We went rolling on Thanksgiving morning. More than anything else, the undramatic thoughtfulness of the invitation itself was meaningful. I do try to make an effort to not drag my bag of blood-soaked rags with me everywhere I go. But I can't help but suppose it's apparent that mine is not an off-the-rack personality. We can't read too much into these things, but the manifestation of human kindness can mean more than the sum of its parts. A slighting word can precipitate the downward spiral of a damaged soul, just as some casual benevolence can be an airhose that sustains a man trapped deep beneath the mud and rubble of the earth. Nothing so dramatic in the little excursion under discussion, but vision is made up of photons -- smallest specks of color are what make up our perception of reality. The smaller a thing is, the more real.

And then Wednesday last I rolled again. Twice, then. Again, it was good. Should do more of it. Maybe I will. E, with whom I train, had been invited to compete Saturday at a place, but it got canceled for no compelling reason. He'd invited me to watch. Again, not something I'd normally do. But again it seemed like a good thing to do. Sociable, friendly, supportive. Normal. Like what people do. Like the way people are. I should stop defining myself out of that group. I can be normal.

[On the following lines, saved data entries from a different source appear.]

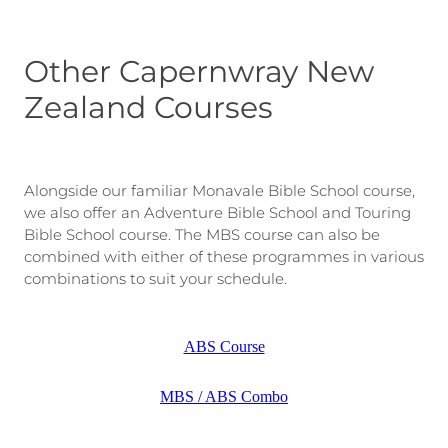
Other Capernwray New
Zealand Courses
Alongside our familiar Monavale Bible School course,
we also offer an Adventure Bible School and Touring
Bible School course. The MBS course can also be
combined with either of these programmes in various
combinations to suit your schedule.
ABS Course
MBS / ABS Combo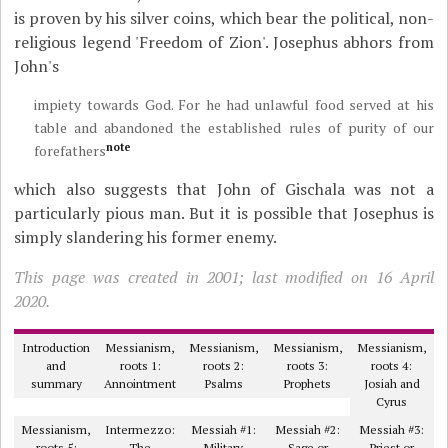
is proven by his silver coins, which bear the political, non-
religious legend 'Freedom of Zion'. Josephus abhors from
John's
impiety towards God. For he had unlawful food served at his
table and abandoned the established rules of purity of our
note
forefathers
which also suggests that John of Gischala was not a
particularly pious man. But it is possible that Josephus is
simply slandering his former enemy.
This page was created in 2001; last modified on 16 April
2020.
Introduction
Messianism,
Messianism,
Messianism,
Messianism,
and
roots 1:
roots 2:
roots 3:
roots 4:
summary
Annointment
Psalms
Prophets
Josiah and
Cyrus
Messianism,
Intermezzo:
Messiah #1:
Messiah #2:
Messiah #3:
roots 5:
The
Military
Sage or
Priest or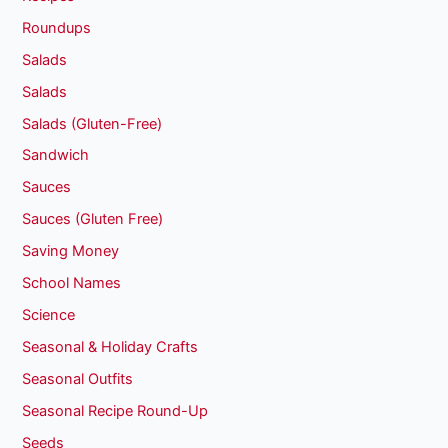
Roundups
Salads
Salads
Salads (Gluten-Free)
Sandwich
Sauces
Sauces (Gluten Free)
Saving Money
School Names
Science
Seasonal & Holiday Crafts
Seasonal Outfits
Seasonal Recipe Round-Up
Seeds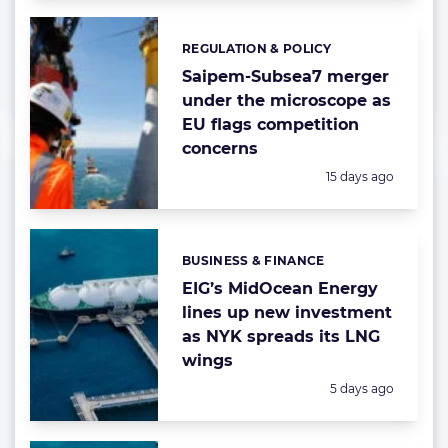
REGULATION & POLICY
Categories:
Saipem-Subsea7 merger
under the microscope as
EU flags competition
concerns
Posted:
15 days ago
BUSINESS & FINANCE
Categories:
EIG’s MidOcean Energy
lines up new investment
as NYK spreads its LNG
wings
Posted:
5 days ago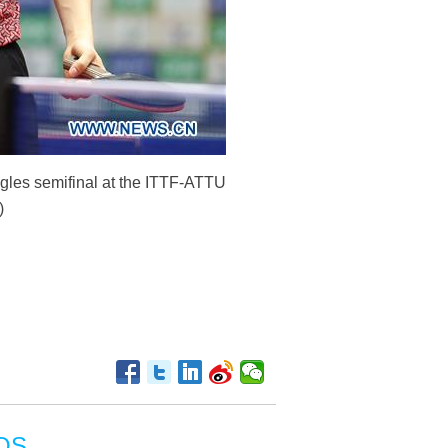
gles semifinal at the ITTF-ATTU
)
OS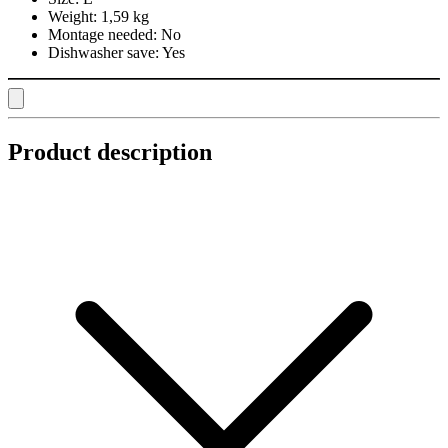
Weight:
1,59 kg
Montage needed:
No
Dishwasher save:
Yes
Product description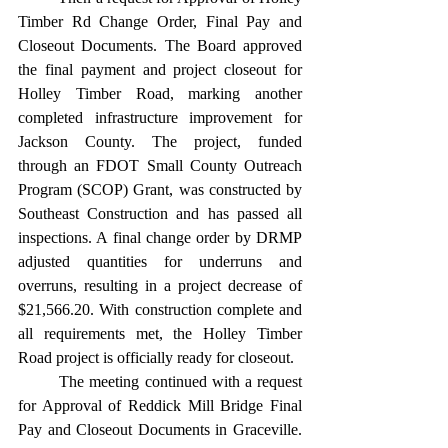
Timber Rd Change Order, Final Pay and 
Closeout Documents. The Board approved 
the final payment and project closeout for 
Holley Timber Road, marking another 
completed infrastructure improvement for 
Jackson County. The project, funded 
through an FDOT Small County Outreach 
Program (SCOP) Grant, was constructed by 
Southeast Construction and has passed all 
inspections. A final change order by DRMP 
adjusted quantities for underruns and 
overruns, resulting in a project decrease of 
$21,566.20. With construction complete and 
all requirements met, the Holley Timber 
Road project is officially ready for closeout. 
	The meeting continued with a request 
for Approval of Reddick Mill Bridge Final 
Pay and Closeout Documents in Graceville. 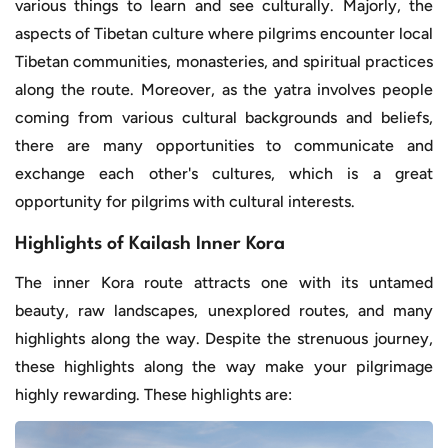
various things to learn and see culturally. Majorly, the
aspects of Tibetan culture where pilgrims encounter local
Tibetan communities, monasteries, and spiritual practices
along the route. Moreover, as the yatra involves people
coming from various cultural backgrounds and beliefs,
there are many opportunities to communicate and
exchange each other's cultures, which is a great
opportunity for pilgrims with cultural interests.
Highlights of Kailash Inner Kora
The inner Kora route attracts one with its untamed
beauty, raw landscapes, unexplored routes, and many
highlights along the way. Despite the strenuous journey,
these highlights along the way make your pilgrimage
highly rewarding. These highlights are: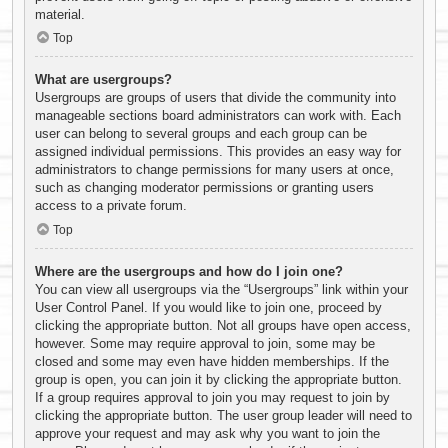
material.
Top
What are usergroups?
Usergroups are groups of users that divide the community into
manageable sections board administrators can work with. Each
user can belong to several groups and each group can be
assigned individual permissions. This provides an easy way for
administrators to change permissions for many users at once,
such as changing moderator permissions or granting users
access to a private forum.
Top
Where are the usergroups and how do I join one?
You can view all usergroups via the “Usergroups” link within your
User Control Panel. If you would like to join one, proceed by
clicking the appropriate button. Not all groups have open access,
however. Some may require approval to join, some may be
closed and some may even have hidden memberships. If the
group is open, you can join it by clicking the appropriate button.
If a group requires approval to join you may request to join by
clicking the appropriate button. The user group leader will need to
approve your request and may ask why you want to join the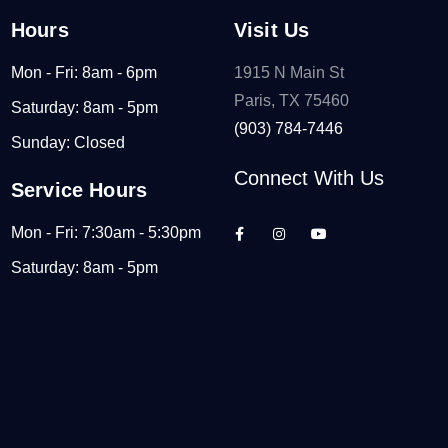
Hours
Visit Us
Mon - Fri: 8am - 6pm
1915 N Main St
Paris, TX 75460
Saturday: 8am - 5pm
(903) 784-7446
Sunday: Closed
Connect With Us
Service Hours
Mon - Fri: 7:30am - 5:30pm
Saturday: 8am - 5pm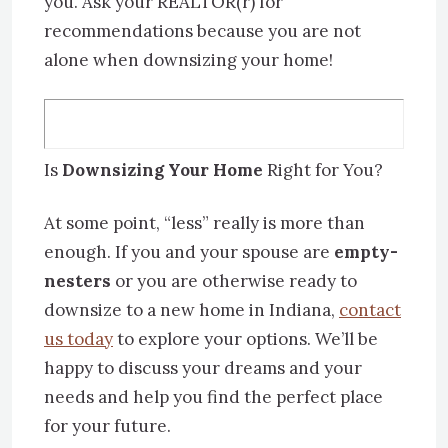
you. Ask your REALTOR(r) for
recommendations because you are not
alone when downsizing your home!
Is
Downsizing Your Home
Right for You?
At some point, “less” really is more than
enough. If you and your spouse are
empty-
nesters
or you are otherwise ready to
downsize to a new home in Indiana,
contact
us today
to explore your options. We’ll be
happy to discuss your dreams and your
needs and help you find the perfect place
for your future.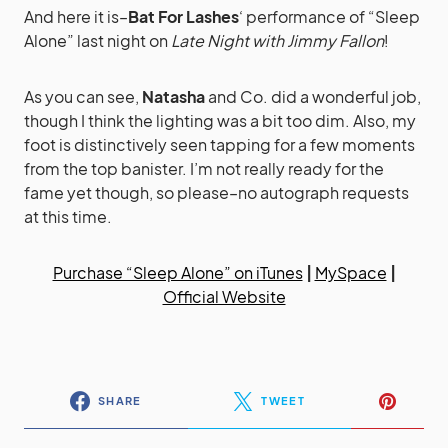
And here it is–
Bat For Lashes
‘ performance of “Sleep
Alone” last night on
Late Night with Jimmy Fallon
!
As you can see,
Natasha
and Co. did a wonderful job,
though I think the lighting was a bit too dim. Also, my
foot is distinctively seen tapping for a few moments
from the top banister. I’m not really ready for the
fame yet though, so please–no autograph requests
at this time.
Purchase “Sleep Alone” on iTunes
|
MySpace
|
Official Website
SHARE
TWEET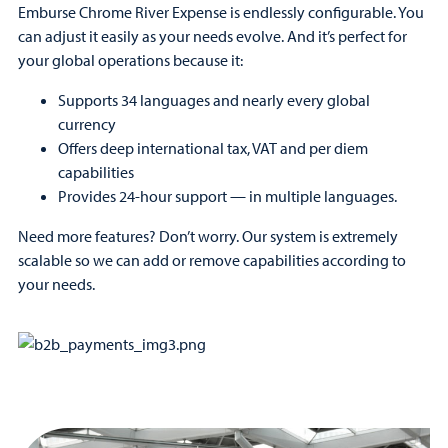
Emburse Chrome River Expense is endlessly configurable. You
can adjust it easily as your needs evolve. And it’s perfect for
your global operations because it:
Supports 34 languages and nearly every global
currency
Offers deep international tax, VAT and per diem
capabilities
Provides 24-hour support — in multiple languages.
Need more features? Don’t worry. Our system is extremely
scalable so we can add or remove capabilities according to
your needs.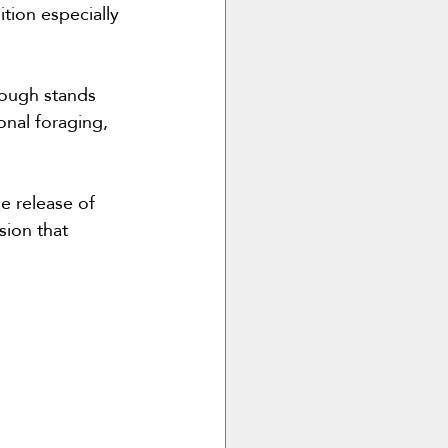
tion especially 
lough stands 
nal foraging, 
e release of 
sion that 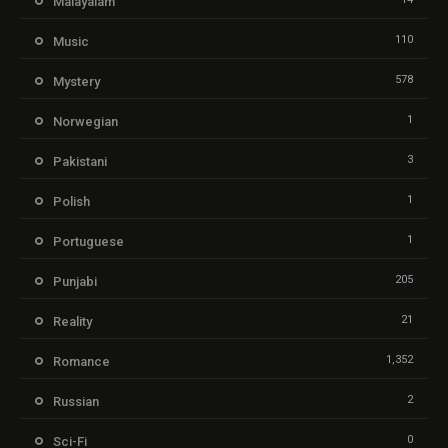
Malayalam
110
Music
578
Mystery
1
Norwegian
3
Pakistani
1
Polish
1
Portuguese
205
Punjabi
21
Reality
1,352
Romance
2
Russian
0
Sci-Fi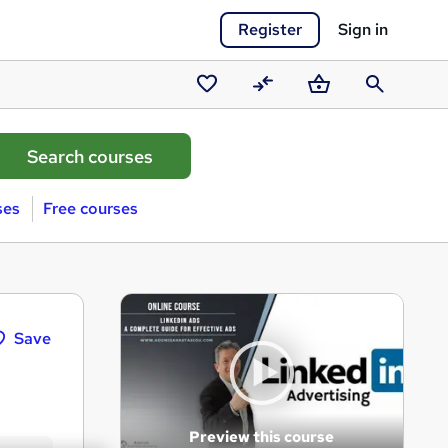
Register
Sign in
Saved
Compare
Basket
Search
courses
ses
Free courses
Save
Preview this course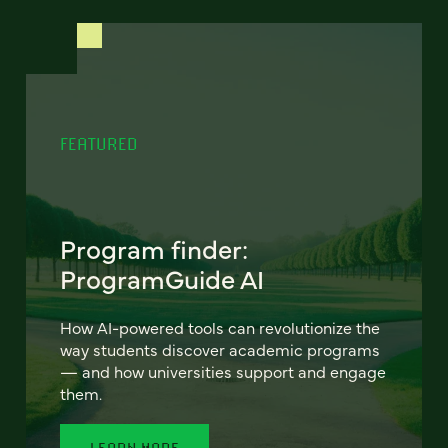
FEATURED
Program finder:
ProgramGuide AI
How AI-powered tools can revolutionize the
way students discover academic programs
— and how universities support and engage
them.
LEARN MORE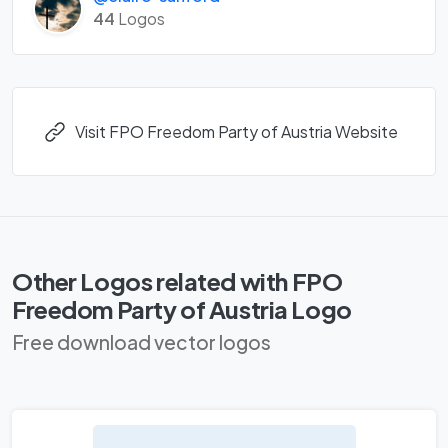
44
Logos
Visit FPO Freedom Party of Austria Website
Other Logos related with FPO
Freedom Party of Austria Logo
Free download vector logos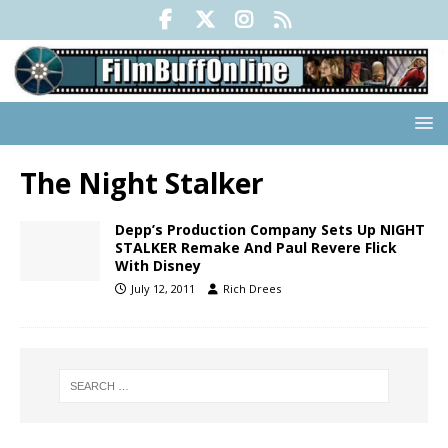
The Night Stalker
Depp’s Production Company Sets Up NIGHT
STALKER Remake And Paul Revere Flick
With Disney
July 12, 2011
Rich Drees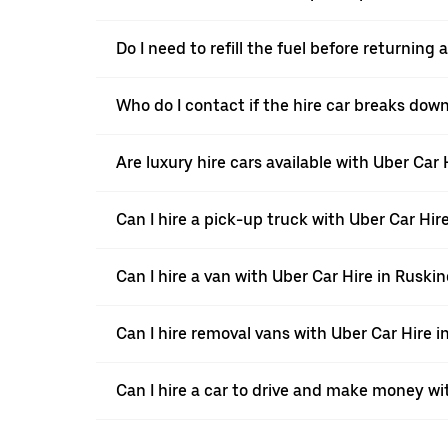
Do I need to refill the fuel before returning
Who do I contact if the hire car breaks dow
Are luxury hire cars available with Uber Car
Can I hire a pick-up truck with Uber Car Hir
Can I hire a van with Uber Car Hire in Ruski
Can I hire removal vans with Uber Car Hire 
Can I hire a car to drive and make money wi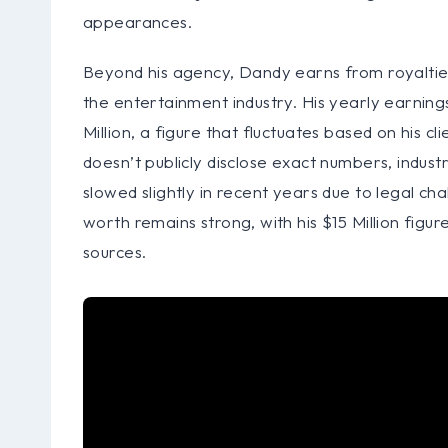
appearances.
Beyond his agency, Dandy earns from royalties
the entertainment industry. His yearly earning
Million, a figure that fluctuates based on his 
doesn’t publicly disclose exact numbers, indus
slowed slightly in recent years due to legal chal
worth remains strong, with his $15 Million figur
sources.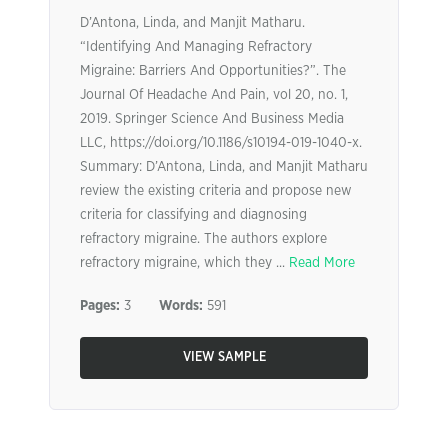
D’Antona, Linda, and Manjit Matharu.
“Identifying And Managing Refractory
Migraine: Barriers And Opportunities?”. The
Journal Of Headache And Pain, vol 20, no. 1,
2019. Springer Science And Business Media
LLC, https://doi.org/10.1186/s10194-019-1040-x.
Summary: D’Antona, Linda, and Manjit Matharu
review the existing criteria and propose new
criteria for classifying and diagnosing
refractory migraine. The authors explore
refractory migraine, which they ...
Read More
Pages:
3
Words:
591
VIEW SAMPLE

We look for meaning almost everywhere. Something happens and we wonder if it's a punishment from God. Does God inscribe the clouds with meaning? I think he put the meaning in our brains, and we project it. Sort of the opposite of photons. They don't have meaning, or information. They just have energy states. We impose the meaning, and by so doing, create information. Alchemy, then. We filter the universe through our minds and change its nature.

I wonder if I frighten people. I don't think so. I'm harmless. Someone was laughing the other day, telling me about how he and another guy had been talking about me, calling me a "freaky genius". Because I always had information about whatever the subject was. Of course I could only nod and agree. I'm a freaky genius alright. Yep.

You know what this is. It's small talk. Another skill I'm working on.